Church is the last place you expect to be not welcome but this Sunday I went to a church BBQ and was given the cold shoulder by everyone. This happened even after the service before the BBQ was all about everyone being united and being inclusive to everyone! This has really knocked my confidence and has really damaged my faith in people. This was my fifth time going to the church in sheffield (I will not name the church as this wouldn’t be fair) to help me become a better Christian and for me to make new friends seeing as I am new to the Sheffield area. Initially I was given a very warm welcome by one or two people at the church and reckoned with time I would get to meet more people and make lots of great friends.. and had high hopes that at the BBQ I would be able to do this.
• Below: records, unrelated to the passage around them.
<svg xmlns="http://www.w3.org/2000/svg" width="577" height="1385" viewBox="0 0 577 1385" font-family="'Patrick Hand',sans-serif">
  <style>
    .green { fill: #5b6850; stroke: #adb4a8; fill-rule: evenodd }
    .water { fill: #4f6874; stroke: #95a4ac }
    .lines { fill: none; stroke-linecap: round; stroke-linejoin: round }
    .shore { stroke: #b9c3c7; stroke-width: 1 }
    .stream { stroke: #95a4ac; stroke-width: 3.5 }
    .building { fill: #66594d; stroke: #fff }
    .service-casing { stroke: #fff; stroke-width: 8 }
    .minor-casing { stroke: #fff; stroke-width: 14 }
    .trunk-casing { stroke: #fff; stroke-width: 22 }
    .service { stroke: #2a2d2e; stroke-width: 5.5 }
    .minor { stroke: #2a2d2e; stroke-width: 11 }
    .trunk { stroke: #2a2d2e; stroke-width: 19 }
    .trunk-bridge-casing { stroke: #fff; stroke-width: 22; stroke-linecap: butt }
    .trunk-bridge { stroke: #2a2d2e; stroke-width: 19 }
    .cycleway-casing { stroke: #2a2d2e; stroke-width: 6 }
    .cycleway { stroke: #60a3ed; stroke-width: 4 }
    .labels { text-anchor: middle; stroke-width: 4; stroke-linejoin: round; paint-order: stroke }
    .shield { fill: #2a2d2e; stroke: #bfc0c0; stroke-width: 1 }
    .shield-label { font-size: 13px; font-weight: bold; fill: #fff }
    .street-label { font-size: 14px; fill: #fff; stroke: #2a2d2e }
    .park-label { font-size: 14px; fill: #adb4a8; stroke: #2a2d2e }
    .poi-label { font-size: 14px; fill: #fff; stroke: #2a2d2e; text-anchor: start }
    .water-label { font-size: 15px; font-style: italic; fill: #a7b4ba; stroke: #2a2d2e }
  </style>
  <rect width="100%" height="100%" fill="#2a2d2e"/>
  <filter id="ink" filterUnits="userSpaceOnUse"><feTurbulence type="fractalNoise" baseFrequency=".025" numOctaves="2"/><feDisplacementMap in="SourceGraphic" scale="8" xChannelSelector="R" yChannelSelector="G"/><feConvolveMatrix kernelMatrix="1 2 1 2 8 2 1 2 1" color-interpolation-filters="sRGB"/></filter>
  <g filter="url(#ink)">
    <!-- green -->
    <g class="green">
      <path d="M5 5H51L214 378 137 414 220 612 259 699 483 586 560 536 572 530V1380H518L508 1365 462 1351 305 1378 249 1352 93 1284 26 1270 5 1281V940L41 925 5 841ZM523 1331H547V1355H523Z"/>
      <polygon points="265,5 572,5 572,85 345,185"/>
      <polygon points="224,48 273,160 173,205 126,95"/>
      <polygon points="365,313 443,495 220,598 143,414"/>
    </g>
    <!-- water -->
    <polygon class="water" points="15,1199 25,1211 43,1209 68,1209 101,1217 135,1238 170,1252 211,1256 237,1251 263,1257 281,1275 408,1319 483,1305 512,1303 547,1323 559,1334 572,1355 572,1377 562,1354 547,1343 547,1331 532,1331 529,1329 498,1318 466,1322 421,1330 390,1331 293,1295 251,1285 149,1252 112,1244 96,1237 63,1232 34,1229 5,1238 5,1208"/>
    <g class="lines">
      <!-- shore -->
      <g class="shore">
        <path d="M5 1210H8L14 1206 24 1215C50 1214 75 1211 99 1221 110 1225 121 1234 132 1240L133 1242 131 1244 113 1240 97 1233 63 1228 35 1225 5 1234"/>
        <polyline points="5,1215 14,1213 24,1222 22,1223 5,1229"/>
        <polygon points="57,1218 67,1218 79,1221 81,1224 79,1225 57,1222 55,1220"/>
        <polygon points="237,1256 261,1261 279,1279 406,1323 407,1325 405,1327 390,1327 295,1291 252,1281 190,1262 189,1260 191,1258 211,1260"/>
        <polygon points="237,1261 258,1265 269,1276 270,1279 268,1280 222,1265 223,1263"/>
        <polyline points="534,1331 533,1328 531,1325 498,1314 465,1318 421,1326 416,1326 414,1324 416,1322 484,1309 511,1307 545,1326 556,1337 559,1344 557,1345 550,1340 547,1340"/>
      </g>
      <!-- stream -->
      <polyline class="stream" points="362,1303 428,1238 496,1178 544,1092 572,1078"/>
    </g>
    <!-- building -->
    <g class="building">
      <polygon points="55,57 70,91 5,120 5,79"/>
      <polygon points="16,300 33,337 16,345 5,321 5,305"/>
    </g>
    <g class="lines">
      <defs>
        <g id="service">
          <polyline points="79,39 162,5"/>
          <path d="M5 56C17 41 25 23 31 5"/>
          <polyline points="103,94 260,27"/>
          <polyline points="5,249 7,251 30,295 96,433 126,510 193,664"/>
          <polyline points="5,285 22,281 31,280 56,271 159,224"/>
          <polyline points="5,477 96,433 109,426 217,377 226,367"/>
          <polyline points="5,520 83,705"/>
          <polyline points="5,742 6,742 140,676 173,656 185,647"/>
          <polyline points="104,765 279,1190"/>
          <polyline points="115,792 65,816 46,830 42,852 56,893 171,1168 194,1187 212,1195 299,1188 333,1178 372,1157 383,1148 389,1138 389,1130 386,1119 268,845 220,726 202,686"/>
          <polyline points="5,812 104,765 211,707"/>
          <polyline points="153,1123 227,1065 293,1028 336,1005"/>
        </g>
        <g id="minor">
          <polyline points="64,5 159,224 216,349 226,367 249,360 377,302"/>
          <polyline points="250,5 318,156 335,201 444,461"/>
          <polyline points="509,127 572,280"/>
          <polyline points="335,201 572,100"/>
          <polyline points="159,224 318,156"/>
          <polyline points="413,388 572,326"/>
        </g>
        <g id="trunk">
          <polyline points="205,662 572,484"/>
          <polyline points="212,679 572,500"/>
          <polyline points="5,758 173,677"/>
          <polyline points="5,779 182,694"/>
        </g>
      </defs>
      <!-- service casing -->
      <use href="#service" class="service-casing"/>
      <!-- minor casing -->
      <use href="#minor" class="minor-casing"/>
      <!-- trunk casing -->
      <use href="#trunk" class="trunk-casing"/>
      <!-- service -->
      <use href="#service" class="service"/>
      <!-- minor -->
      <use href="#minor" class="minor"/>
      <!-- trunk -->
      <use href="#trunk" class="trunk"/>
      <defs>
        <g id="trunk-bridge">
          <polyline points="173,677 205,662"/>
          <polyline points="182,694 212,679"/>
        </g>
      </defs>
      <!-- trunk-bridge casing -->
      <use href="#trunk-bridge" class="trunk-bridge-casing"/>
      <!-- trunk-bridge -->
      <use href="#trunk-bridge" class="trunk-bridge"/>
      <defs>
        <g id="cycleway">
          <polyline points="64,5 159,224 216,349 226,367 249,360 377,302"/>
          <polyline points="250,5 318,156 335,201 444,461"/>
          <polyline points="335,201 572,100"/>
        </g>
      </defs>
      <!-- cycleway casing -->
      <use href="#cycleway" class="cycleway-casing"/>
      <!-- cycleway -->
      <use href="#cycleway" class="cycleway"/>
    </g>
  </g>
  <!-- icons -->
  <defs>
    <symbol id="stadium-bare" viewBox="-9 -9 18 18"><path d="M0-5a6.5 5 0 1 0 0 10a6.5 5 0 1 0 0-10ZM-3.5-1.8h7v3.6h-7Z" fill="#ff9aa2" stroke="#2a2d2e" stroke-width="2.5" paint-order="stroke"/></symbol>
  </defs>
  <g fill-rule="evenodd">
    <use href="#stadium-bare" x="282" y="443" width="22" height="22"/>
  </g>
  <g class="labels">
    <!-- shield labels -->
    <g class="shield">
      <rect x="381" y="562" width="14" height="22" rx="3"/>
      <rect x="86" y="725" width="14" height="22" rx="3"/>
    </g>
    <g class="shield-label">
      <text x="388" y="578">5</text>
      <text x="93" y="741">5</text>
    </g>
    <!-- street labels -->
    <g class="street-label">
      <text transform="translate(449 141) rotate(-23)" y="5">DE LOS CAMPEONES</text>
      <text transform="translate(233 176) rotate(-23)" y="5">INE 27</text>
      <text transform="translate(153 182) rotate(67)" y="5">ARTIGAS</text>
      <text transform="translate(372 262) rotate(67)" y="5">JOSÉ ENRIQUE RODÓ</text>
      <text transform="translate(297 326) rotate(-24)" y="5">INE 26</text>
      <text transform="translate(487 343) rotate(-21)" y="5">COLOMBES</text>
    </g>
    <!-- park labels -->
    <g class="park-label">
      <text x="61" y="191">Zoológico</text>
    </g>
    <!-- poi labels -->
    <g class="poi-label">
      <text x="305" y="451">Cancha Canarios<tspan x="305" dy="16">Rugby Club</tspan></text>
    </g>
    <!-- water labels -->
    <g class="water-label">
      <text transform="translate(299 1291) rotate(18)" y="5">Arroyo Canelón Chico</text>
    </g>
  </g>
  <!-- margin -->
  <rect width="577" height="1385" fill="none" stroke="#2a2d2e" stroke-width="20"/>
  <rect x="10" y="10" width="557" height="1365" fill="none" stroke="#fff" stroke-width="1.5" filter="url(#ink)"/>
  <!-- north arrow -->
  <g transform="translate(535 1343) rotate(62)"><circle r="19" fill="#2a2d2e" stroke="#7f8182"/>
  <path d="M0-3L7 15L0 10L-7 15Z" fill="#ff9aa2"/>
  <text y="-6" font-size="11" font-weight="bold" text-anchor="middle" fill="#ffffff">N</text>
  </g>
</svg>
But sadly I was very much mistaken as at the BBQ literally nobody could be bothered to speak to me or even give me the time of day by smiling at me.. I felt like a complete spare part just wondering aimlessly around waiting and hoping that someone would at least think “Hey, that’s a new person is on their own, I think I will just introduce myself to him and introduce him to my friends as well” but that never happened.. One of the reasons I started going to church was to meet people at to help restore my faith in other people.. after getting severely bullied at school which has given me huge self esteem issues as well so this has been a real blow to me the fact that even at church I am not accepted and nobody wants to talk to me. When I got home after an hour and half at the BBQ feeling lonely I got home and started having super negative thoughts about what I have done for people to hate me so much… and even that maybe I’m not a good enough person to be a Christian and these people could sense that so that’s why they ignored me but no! Absolutely anyone can be a Christian!! Christianity isn’t a clique and everyone should be welcome at church and not ignored……. For anyone who has had a similar experience at church what I say to you is this don’t let this get you down or beat you as god is your friend no matter what and is always there for you.. If anyone is reading this and you are a pastor, preacher or just a church goer please include everybody in your church because luckily enough for me my faith in god is strong and Im not going to let this experience stop me from being a Christian obviously but if I can imagine if someone was just starting out being a Christian and received the cold shoulder like this then this really is not good at all and could make them loose confidence in Christianity as that person may then WRONGLY think that this is what Christianity is all about when it is not so I beg you to please not give anyone the cold shoulder and make a super effort to include everyone and make them feel welcome also even people that have been going to church for a while make sure you still make an effort with them and above all don’t just loose interest and give up on them. Treat other how you expect to be treated.
Im not going to stop going to the church and I will try my best to keep on making and effort but I guess there isn’t anything stopping me from going to two different churches on Sunday too so does anyone from Sheffield know of a good church I can go to that will accept me for who I am?
I have woken up this morning still feeling down and deflated thanks to yesterday. Maybe this church just isnt right for me as even though I agree with a lot of things they say at the service I do not agree with something’s this church believe in. For example at the church they seem to think that you can buy a miracle… because the more money you give to the church the more blessed you will be. I kind of feel awkward aswell when they pass the bucket around because I am unemployed/self employed and really struggling at the moment and only earn practically £10 a week so even though I do like giving money to the church £2 is all I can give which doesn’t sound much but that is actually quite a lot of money to me (seriously here in the uk you don’t get any benefits at all and if it wasn’t for my parents I would be on the streets) if I earned more money I would give more money to help others (not in return for a miracle though) but when there saying to get your credit cards out and to give lots of money I kind of feel bad.
Also there seems to be a really big divide in the church between white people and black people it really is a huge shame because there is no mixing at all as the white people go off to one side of the church in their groups whilst the black people go off to the other side of the church in their groups and don’t speak to each other.
Should I find a new church? I have posted on a couple Christian forum to get some opinions and the message I got back is that all churches are different and there are plenty of other churches out there that are not cliquey like this.